DeepMind won’t say exactly where it transcribed the Veo 2 training videos, but YouTube is one possible source; Google owns YouTube and DeepMind previously She told TechCrunch that Google models like Veo “may” be trained on some YouTube content.
“Veo is trained in high-quality video description pairings,” Collins said. “Video description pairs are a video and an associated description of what is happening in that video.”

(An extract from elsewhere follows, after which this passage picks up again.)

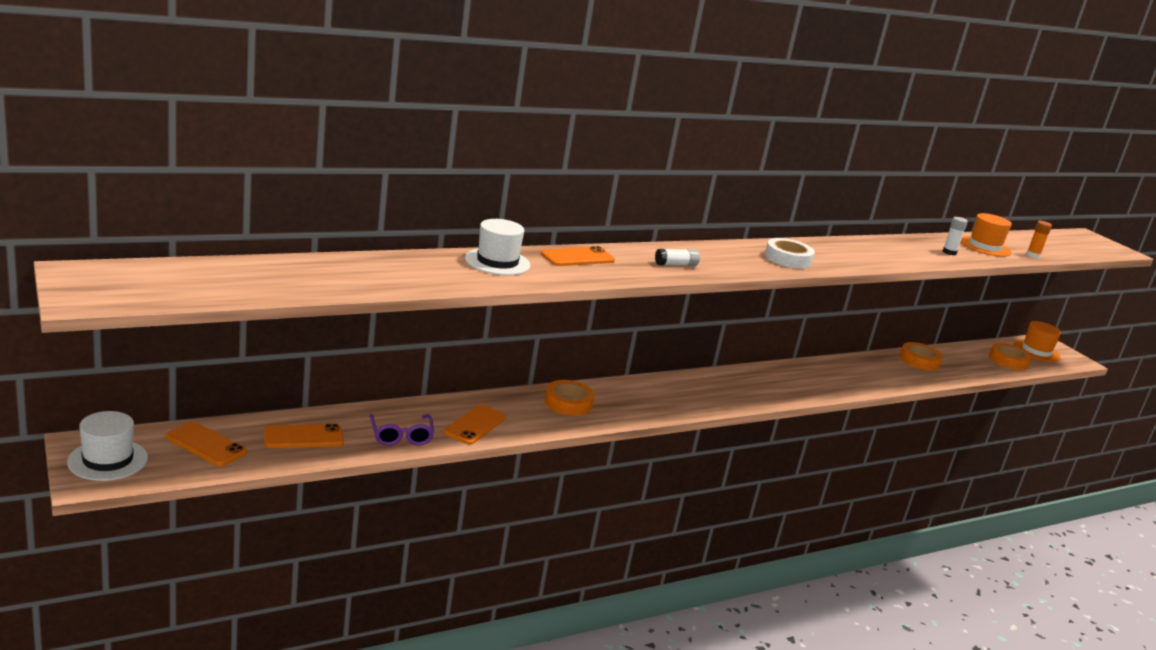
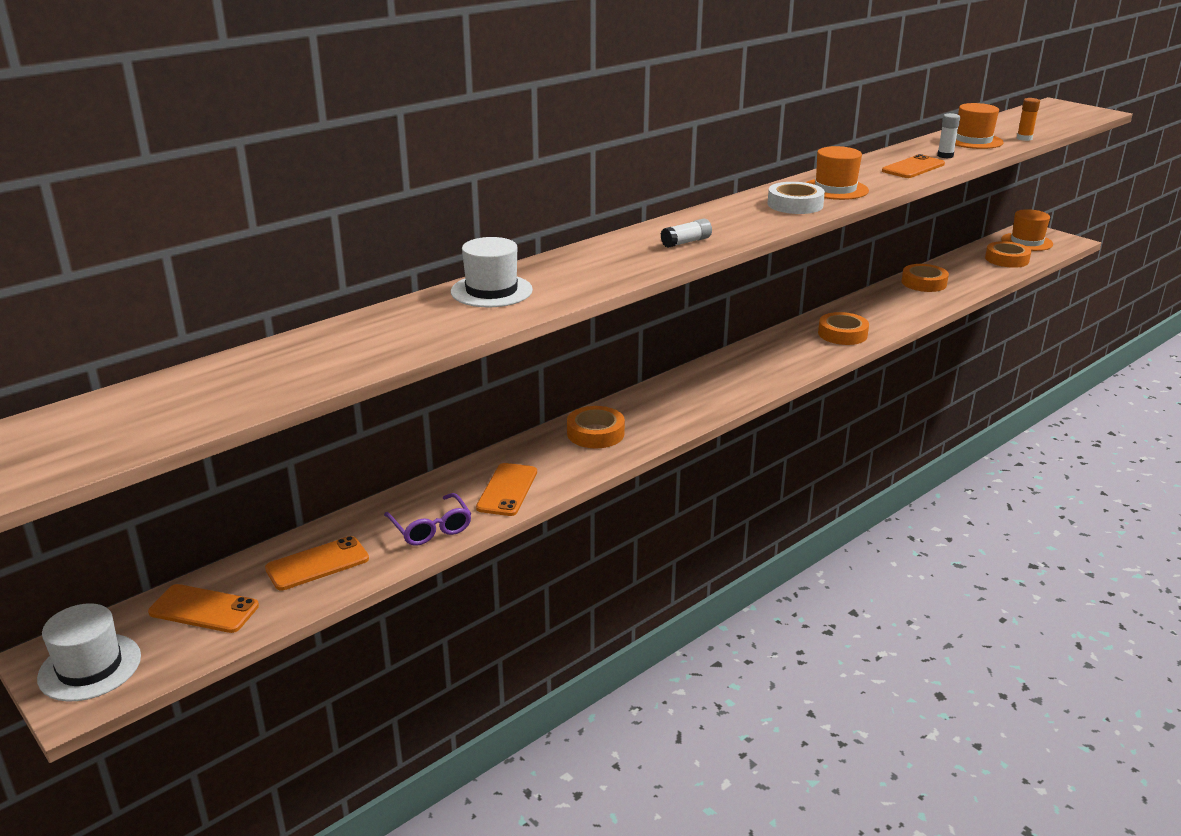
camera: 10 degrees left, 5 degrees up
orange phone [541,246,615,266] -> orange phone moved to [882,154,945,178]
none -> orange hat [806,146,869,200]
none -> orange tape [818,312,869,345]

While DeepMind, through Google, hosts tools to allow webmasters to prevent lab bots from scraping training data from their websites, DeepMind does not offer a mechanism to allow creators to remove works from its existing training sets. The laboratory and its parent company confirm that training models that use public data are… Fair useWhich means that DeepMind believes it is not obligated to ask permission from data owners.
Not all creative people agree – especially in light studies It is estimated that tens of thousands of film and television jobs could be disrupted by artificial intelligence in the coming years. Several AI companies, including the eponymous startup behind the popular AI app Midjourney, are on the list. goal to Lawsuits They were accused of violating the rights of artists by training on the content without their consent.
“We are committed to working collaboratively with creators and our partners to achieve common goals,” Collins said. “We continue to work with the creative community and people across the broader industry, gathering ideas and listening to feedback, including those who use VideoFX.”
Thanks to the way today’s generative models behave when trained, they carry certain risks, such as regurgitation, which refers to when the model creates an exact copy of the training data. DeepMind’s solution is fast-level filters, including violent, graphic and explicit content.
Google Compensation policyCollins, which provides a defense for some customers against claims of copyright infringement stemming from the use of its products, will not apply to the Veo 2 until it becomes generally available, Collins said.

To mitigate the risks of deepfakes, DeepMind says it uses its own watermarking technology, SynthID, to embed invisible marks in the frames that the Veo 2 creates. However, like all watermarking technologies, SynthID Not guaranteed.
Image upgrades
In addition to Veo 2, Google DeepMind this morning announced upgrades to Picture 3Business image generation model.
A new version of Imagen 3 is rolling out to users of ImageFX, Google’s image creation tool, starting today. It can create “brighter, better-composed” photos and images in styles like photorealism, impressionism, and anime, according to DeepMind.
“This promotion [to Imagen 3] “It also follows prompts more faithfully, displaying richer details and textures,” DeepMind wrote in a blog post provided to TechCrunch.

UI updates for ImageFX are rolling out alongside the template. Now, when users type in prompts, key terms in those prompts will become “segments” with a drop-down list of related suggested words. Users can use chips to repeat what they’ve typed, or choose from a row of automatically generated descriptions below the prompt.